The federal appeals court granted habeas corpus relief
to convicted murderer Hector Juan Ayala in August 2012, and then ordered
California a year later to retry or release him for his alleged role in the death of three men during a 1985 robbery.
Ayala had argued at trial and on appeal that the prosecution had illegally kept potential black and Hispanic jurors off of the jury, and that the trial judge had barred him from closed-door deliberations over the state's reasons for doing so. The judge went on to agree with the prosecutor's justifications for striking the jurors, and Ayala was sentenced to death after a jury found him guilty of murder.
Though the California Supreme Court later found that the trial court had made a mistake in keeping Ayala out of the closed hearing, it said the error was harmless.
In reversing, a divided three-judge panel of the 9th Circuit found that that the error was in fact prejudicial. The panel reviewed Ayala's claims de novo, or anew, under the Antiterrorism and Effective Death Penalty Act of 1996 (AEDPA) and found that the exclusion had been a "federal constitutional error."
California asked the 9th Circuit to reconsider the case before a full, 11-judge panel, but the appeals court declined to do so in a brief order published on Tuesday. The denial inspired a dissent by Judge Sandra Ikuta, who argued that the panel had improperly reviewed the case de novo. Judges Diarmuid O'Scannlain, Richard Tallman, Jay Bybee, Consuelo Callahan, Carlos Bea, Milan Smith and N. Randy Smith joined in the dissent.
The opinion notes that the Supreme Court had already rejected such de-novo review in two other cases: Williams v. Cavazos
and Richter v. Hickman
, which the 9th Circuit decided in 2011 and 2009, respectively. In Richter
the circuit had similarly "brushed aside the deference we owe a state court's adjudication of a petitioner's claim under [the AEDPA], and reviewed a petitioner's claim de novo," Ikuta wrote.
"The Supreme Court unanimously reversed both of these opinions," she added. "It held that we must defer to a state court denial of a federal claim even if the state court issued only a summary denial, and even if the state court issued a reasoned opinion that did not expressly reject the federal claim."
The panel majority had defended it de-novo review by saying that the state court had not considered Ayala's claims on their merits but merely brushed them aside as harmless error.
Such reasoning is, however, "contrary to Supreme Court precedent, the plain language of AEDPA, and the decisions of our sister circuits," the dissent states.
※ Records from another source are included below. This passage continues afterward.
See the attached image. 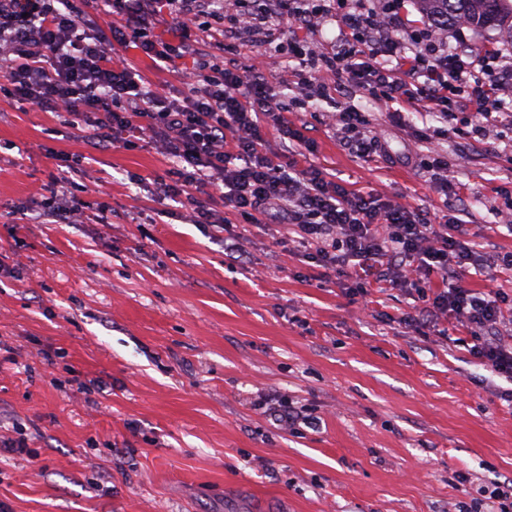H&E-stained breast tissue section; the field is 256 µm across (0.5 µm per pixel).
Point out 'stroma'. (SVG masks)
I'll return each mask as SVG.
<instances>
[{"label": "stroma", "mask_w": 512, "mask_h": 512, "mask_svg": "<svg viewBox=\"0 0 512 512\" xmlns=\"http://www.w3.org/2000/svg\"><path fill=\"white\" fill-rule=\"evenodd\" d=\"M143 83L180 97L195 56L159 68L117 46ZM383 156L340 147L325 102L289 113L308 164L347 189L449 211L478 252L512 253V127L471 137L357 91ZM440 128L448 178L432 188L415 129ZM93 129L0 95V512H456L512 481V382L468 352L453 321L409 327L413 297L363 296L196 195L224 228L158 194L176 165L152 140L90 150ZM80 157L75 168L57 157ZM88 186L83 222L27 223L67 182ZM108 223H100V216ZM317 428L282 422L284 410Z\"/></svg>", "instance_id": "35a3bbf8"}]
</instances>
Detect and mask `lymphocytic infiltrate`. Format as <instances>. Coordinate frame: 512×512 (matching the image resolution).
I'll use <instances>...</instances> for the list:
<instances>
[{"mask_svg": "<svg viewBox=\"0 0 512 512\" xmlns=\"http://www.w3.org/2000/svg\"><path fill=\"white\" fill-rule=\"evenodd\" d=\"M256 7L232 16L224 0H0V93L20 104L56 113L64 122L88 123L96 151L133 147L149 138L177 160L157 181L160 193L180 197L189 187L224 190V204L248 224L295 226L297 246L316 266L350 279L351 294L366 290L367 276L414 291L418 306L403 314L408 326L438 325L452 317L470 335V355L512 381V314L504 293L464 286L466 273H483L484 262L457 219L431 217L370 193L351 191L299 164L300 150L268 155L261 120L273 121L281 139L298 141L281 94L268 86L261 57L241 64L225 59L239 34L283 24L289 51L300 65L304 88L331 101L351 86L447 117L449 108L475 107V134L492 119L512 124L504 96L512 92V60L491 45L449 49L447 36L427 26L408 32L401 23L405 0L383 10L354 6L343 15V34L331 49L313 50L301 31L330 18L326 0H255ZM107 19L108 32L84 27L86 9ZM169 16L179 44L150 38L154 19ZM221 21L206 39L192 32L199 18ZM139 43L146 54L174 63L184 53L203 56L183 72L182 99L143 89L113 41ZM366 112L336 109V138L367 157L382 146L367 130ZM441 288H434V281Z\"/></svg>", "mask_w": 512, "mask_h": 512, "instance_id": "f902f5d3", "label": "lymphocytic infiltrate"}]
</instances>
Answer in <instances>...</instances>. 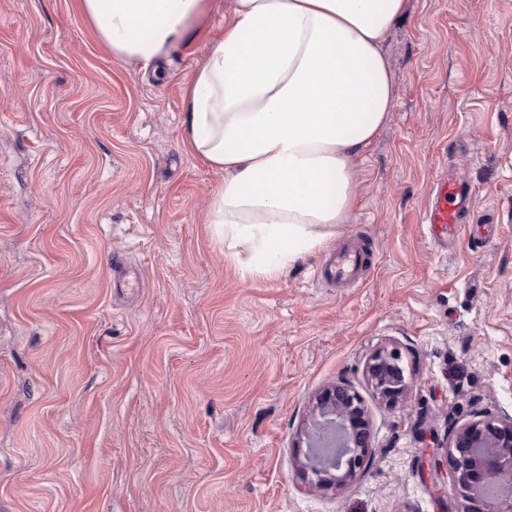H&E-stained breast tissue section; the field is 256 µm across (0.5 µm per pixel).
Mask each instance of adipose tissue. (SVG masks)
<instances>
[{
  "mask_svg": "<svg viewBox=\"0 0 512 512\" xmlns=\"http://www.w3.org/2000/svg\"><path fill=\"white\" fill-rule=\"evenodd\" d=\"M115 56L149 66L189 44L210 0H76ZM406 0H236L183 93V142L224 181L208 222L246 276L277 278L337 234L355 163L395 86L383 42Z\"/></svg>",
  "mask_w": 512,
  "mask_h": 512,
  "instance_id": "1",
  "label": "adipose tissue"
}]
</instances>
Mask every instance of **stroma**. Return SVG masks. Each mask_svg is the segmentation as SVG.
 Here are the masks:
<instances>
[{
    "instance_id": "1",
    "label": "stroma",
    "mask_w": 512,
    "mask_h": 512,
    "mask_svg": "<svg viewBox=\"0 0 512 512\" xmlns=\"http://www.w3.org/2000/svg\"><path fill=\"white\" fill-rule=\"evenodd\" d=\"M234 2L159 77L75 0H0V512H443L450 431L512 415V0H407L356 208L273 279L225 258L224 174L183 143L184 85ZM447 163L475 225L448 249L420 222ZM353 235L363 281H318ZM392 345L412 375L394 408L365 377ZM339 381L372 448L324 491L297 439Z\"/></svg>"
}]
</instances>
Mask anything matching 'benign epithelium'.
I'll return each instance as SVG.
<instances>
[{"instance_id": "7a95c632", "label": "benign epithelium", "mask_w": 512, "mask_h": 512, "mask_svg": "<svg viewBox=\"0 0 512 512\" xmlns=\"http://www.w3.org/2000/svg\"><path fill=\"white\" fill-rule=\"evenodd\" d=\"M402 362L399 348L386 347L376 350L366 366L372 391L390 406L402 399L410 383ZM304 435L309 448L321 438L343 439L347 459L338 455L329 465L318 460L301 466L304 477H317L315 486L319 488L343 486L362 467L371 448L367 409L359 393L344 381L319 393ZM445 461L447 478L461 490L464 500L461 508L448 512H512V475L499 474L503 464L512 466V416L477 413L446 442Z\"/></svg>"}]
</instances>
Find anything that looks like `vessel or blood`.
Segmentation results:
<instances>
[{
  "label": "vessel or blood",
  "instance_id": "obj_1",
  "mask_svg": "<svg viewBox=\"0 0 512 512\" xmlns=\"http://www.w3.org/2000/svg\"><path fill=\"white\" fill-rule=\"evenodd\" d=\"M473 190L453 173H443L431 189V201L422 221L430 235L440 243L458 242L467 236L466 222L472 210ZM367 244L354 242L336 256L325 259L319 278L331 285H344L361 280L367 270Z\"/></svg>",
  "mask_w": 512,
  "mask_h": 512
}]
</instances>
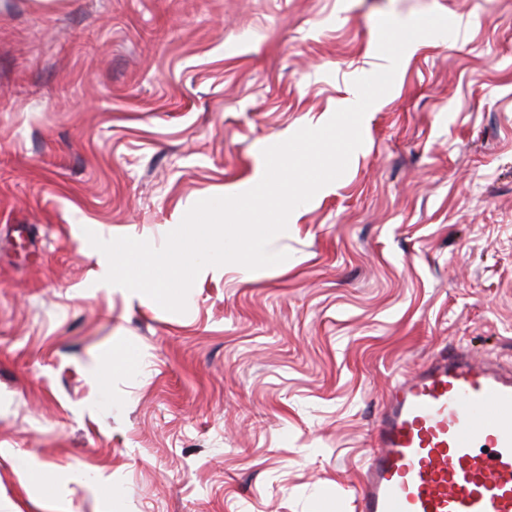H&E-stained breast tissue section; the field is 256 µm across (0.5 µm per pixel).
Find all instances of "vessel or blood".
<instances>
[{
  "label": "vessel or blood",
  "instance_id": "vessel-or-blood-1",
  "mask_svg": "<svg viewBox=\"0 0 512 512\" xmlns=\"http://www.w3.org/2000/svg\"><path fill=\"white\" fill-rule=\"evenodd\" d=\"M356 512H512V371L440 352L394 381Z\"/></svg>",
  "mask_w": 512,
  "mask_h": 512
}]
</instances>
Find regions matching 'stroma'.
I'll list each match as a JSON object with an SVG mask.
<instances>
[{
    "instance_id": "stroma-1",
    "label": "stroma",
    "mask_w": 512,
    "mask_h": 512,
    "mask_svg": "<svg viewBox=\"0 0 512 512\" xmlns=\"http://www.w3.org/2000/svg\"><path fill=\"white\" fill-rule=\"evenodd\" d=\"M431 12L286 261L99 285L87 232L162 247ZM459 348L512 369V0H0V512H354L389 383Z\"/></svg>"
}]
</instances>
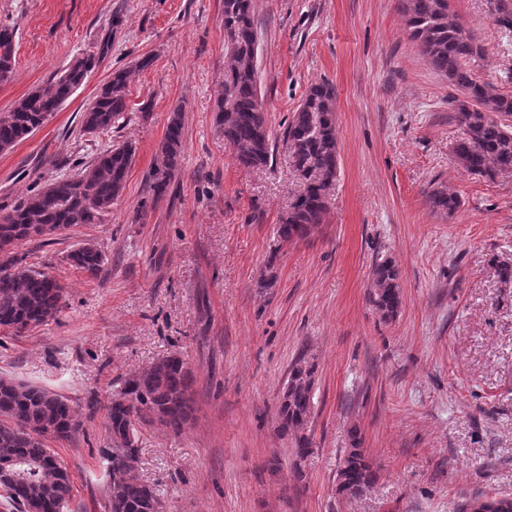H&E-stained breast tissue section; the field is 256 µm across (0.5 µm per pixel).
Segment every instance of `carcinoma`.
I'll return each instance as SVG.
<instances>
[{
    "label": "carcinoma",
    "instance_id": "carcinoma-1",
    "mask_svg": "<svg viewBox=\"0 0 512 512\" xmlns=\"http://www.w3.org/2000/svg\"><path fill=\"white\" fill-rule=\"evenodd\" d=\"M413 39L422 46L433 69L461 89L476 108L457 104L460 139L454 146L457 163L467 172L494 180L512 170V130L493 118L512 114V96L500 94L478 81L469 67L483 56V48L460 23L449 19L448 0H399ZM224 85L217 104L216 124L224 141L243 168H260L273 156L274 147L259 91L257 41L252 0H223ZM495 22L512 28V8L506 0L494 3ZM15 29L0 26V84L12 78L15 67ZM98 63L96 56L74 58L43 85L0 113V151H7L41 128L48 118L84 84ZM129 71L112 72L83 110L82 129L88 134L108 132L124 119ZM335 90L315 84L291 115L283 132L293 166L302 184L280 219L278 236L284 242L307 238L322 222L329 190L339 165L334 115ZM181 110L172 111L158 156L148 180L152 199L167 193L181 165L183 149ZM134 150L119 144L104 150L75 176L60 175L38 186L24 199L0 207V326L24 333L48 324L65 306V291L47 270L24 263L16 249L32 239L58 235L80 224H98L125 188ZM430 206L453 214L457 196L444 189L428 195ZM69 263L95 279L107 262L106 254L86 243L71 251ZM399 269L391 259L372 270L370 302L385 320L401 305ZM316 365L305 357L292 364L279 407V430L297 442L296 456L310 449L305 434L312 406ZM193 373L177 355L155 361L127 378L105 406L110 444L102 449L104 474L112 488L110 512H158L159 494L135 466L139 428L157 423L181 431L193 412ZM81 422L66 397L42 386L0 378V458L16 459L25 476H0L5 506L16 512H65L74 485L58 453L49 442L67 440ZM350 448L336 473V495L351 499L370 489L377 471L361 448L359 430H351ZM512 512V498L488 499L481 493L461 505L460 512Z\"/></svg>",
    "mask_w": 512,
    "mask_h": 512
}]
</instances>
"In sum, the panel majority's path to de novo review is contrary to the plain language of AEDPA, which precludes granting the writ unless the state court's adjudication of a claim 'resulted in a decision that was contrary to, or involved an unreasonable application of, clearly established federal law, as determined by the Supreme Court of the United States,'" Ikuta wrote. "The panel majority hops over AEDPA's 'bar on federal court relitigation of claims already rejected in state proceedings,' with a novel theory that ignores recent Supreme Court jurisprudence and conflicts with our sister circuits. In fact, the panel majority's opinion raises every red flag that should have prompted us to rehear a case en banc. The approach to AEDPA embodied in the panel majority's opinion has already struck out twice at the Supreme Court. I fear that with this case, we are looking at a hat trick. Because we should have corrected these errors ourselves, rather than asking the Supreme Court to weigh in a third time, I respectfully dissent from the denial of rehearing en banc."